Now that all hope has been lost for what was billed as a compromise bill to resolve the network neutrality issue, industry and government leaders are waiting to see whether or not the FCC intends to exercise its contested authority to move forward on its own.
As Enterprise Networking Planet reports, the agency’s proposal to classify broadband access as a so-called Title II service and give it the legal authority to push on with policy proposals, including net neutrality, has already been hotly contested in Washington but might be the only way to resolve the deadlock.
Rep. Henry Waxman (D-Calif.), the chairman of the Energy and Commerce Committee, had been working to line up bipartisan support for a compromise bill that would bar the FCC from reclassifying broadband for two years, while authorizing rules to prevent ISPs from blocking content on their networks.
But after Republican committee members said they would not support the bill, Waxman in a statement signaled support for the FCC to go it alone.
Consensus has always been a scarce commodity in the debate over network neutrality and this year, with partisan tempers flaring ahead of the midterm elections, has proven no exception.

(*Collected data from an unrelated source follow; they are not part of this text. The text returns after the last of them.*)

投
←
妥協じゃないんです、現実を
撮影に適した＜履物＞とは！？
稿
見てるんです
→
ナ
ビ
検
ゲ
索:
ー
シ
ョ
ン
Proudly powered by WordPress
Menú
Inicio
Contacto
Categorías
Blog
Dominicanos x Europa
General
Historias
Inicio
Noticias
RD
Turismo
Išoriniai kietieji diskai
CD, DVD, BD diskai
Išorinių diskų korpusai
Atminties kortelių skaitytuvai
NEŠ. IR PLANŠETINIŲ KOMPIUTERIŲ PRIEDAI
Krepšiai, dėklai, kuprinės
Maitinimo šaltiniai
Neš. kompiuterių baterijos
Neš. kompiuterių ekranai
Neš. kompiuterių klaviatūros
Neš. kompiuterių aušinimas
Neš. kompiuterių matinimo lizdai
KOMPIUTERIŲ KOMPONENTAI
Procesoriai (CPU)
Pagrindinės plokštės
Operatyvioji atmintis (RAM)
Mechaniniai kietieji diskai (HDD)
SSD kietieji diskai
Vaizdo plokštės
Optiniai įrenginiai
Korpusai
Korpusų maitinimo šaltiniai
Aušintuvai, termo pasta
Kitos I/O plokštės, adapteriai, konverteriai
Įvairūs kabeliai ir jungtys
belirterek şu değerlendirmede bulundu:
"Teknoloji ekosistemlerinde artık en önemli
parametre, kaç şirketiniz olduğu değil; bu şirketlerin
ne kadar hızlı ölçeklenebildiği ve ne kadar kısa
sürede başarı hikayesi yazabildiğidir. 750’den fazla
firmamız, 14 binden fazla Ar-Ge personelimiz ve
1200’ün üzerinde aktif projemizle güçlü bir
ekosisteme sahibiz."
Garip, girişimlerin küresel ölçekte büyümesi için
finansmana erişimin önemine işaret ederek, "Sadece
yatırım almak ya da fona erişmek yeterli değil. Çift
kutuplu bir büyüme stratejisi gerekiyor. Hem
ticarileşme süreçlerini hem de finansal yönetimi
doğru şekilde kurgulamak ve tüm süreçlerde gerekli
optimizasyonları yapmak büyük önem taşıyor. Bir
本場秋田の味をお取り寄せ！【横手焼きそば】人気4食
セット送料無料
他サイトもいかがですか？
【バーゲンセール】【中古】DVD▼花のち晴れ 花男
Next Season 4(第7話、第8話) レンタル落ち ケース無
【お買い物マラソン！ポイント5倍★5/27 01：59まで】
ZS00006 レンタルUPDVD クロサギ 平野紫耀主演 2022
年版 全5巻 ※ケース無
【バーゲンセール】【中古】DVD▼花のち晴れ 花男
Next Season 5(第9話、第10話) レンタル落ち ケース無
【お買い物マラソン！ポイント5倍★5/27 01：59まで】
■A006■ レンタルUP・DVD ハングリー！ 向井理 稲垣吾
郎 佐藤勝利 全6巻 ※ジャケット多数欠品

After efforts to draft a compromise bill in the House ground to a halt on Wednesday, the focus of the debate is now shifting to the Federal Communications Commission, which could now move ahead with a plan to firm up its legal authority over Internet service providers.
Mired in controversy, that proposal would reclassify broadband access as a so-called Title II service, a designation under communications law that would put the FCC on firmer legal footing as it looks to advance a variety of policy proposals, including many items in its national broadband plan, as well as net neutrality.